Le notaire doit bien faire le compte de la provision

Le statut des débours, c’est-à-dire le remboursement des frais qui sont portés en compte par le notaire à ses clients, a été précisé au point 3 de la décision n° E.T. 121.923 du 3 avril 2012.

Une décision TVA n° E.T. 123.376 du 31 janvier 2013 apporte une précision à ce sujet, concernant les frais d’inscription, de transcription ou de radiation d’hypothèque.

L’article 28, 5°, du Code TVA exclut de la base d’imposition à la TVA les sommes avancées par le notaire pour des dépenses qu’il a engagées au nom et pour le compte de son client.

Les frais d’inscription, de transcription ou de radiation d’hypothèque qui sont portés en compte par le notaire à son client sont, notamment, à considérer comme des débours au sens de l’article 28, 5°, à la condition qu’ils soient répercutés pour leur montant exact.

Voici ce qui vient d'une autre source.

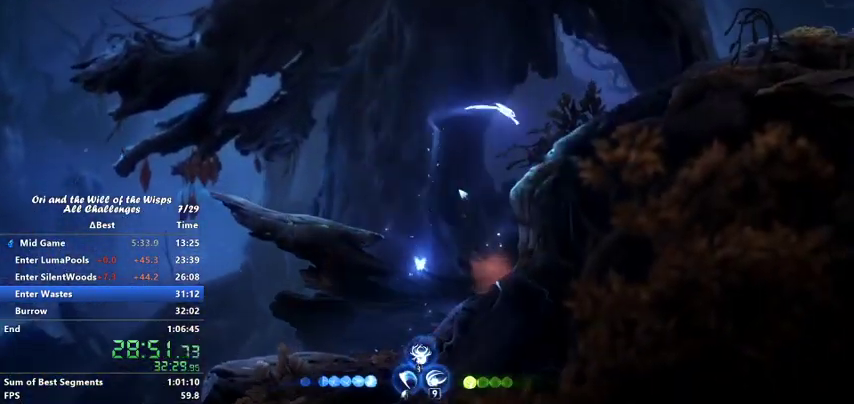
{"keys": [], "events": [[67, "dash", "up"], [400, "ability1", "down"], [400, "ability3", "down"], [400, "right", "up"], [400, "up", "down"], [467, "ability1", "up"], [467, "ability3", "up"], [467, "up", "up"]]}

Lorsque de tels frais ne sont pas portés en compte aux clients pour leur montant exact, ceux-ci doivent en principe être repris dans la base d’imposition.

Le notaire doit par conséquent acquitter la TVA sur le montant porté en compte.

Néanmoins, l’administration admet que lorsque le montant des frais d’inscription, de transcription ou de radiation d’hypothèque ne sont pas encore connus définitivement, pour leur montant exact, au moment où ils sont facturés ou portés en compte, aucune régularisation ne doit être effectuée pour autant que le montant facturé ou porté en compte initialement au client ne dépasse pas de plus de 5 € leur montant réel.

Voilà qui n’aidera pas beaucoup les notaires.  Ils devront bien calculer les provisions, à 5 € près.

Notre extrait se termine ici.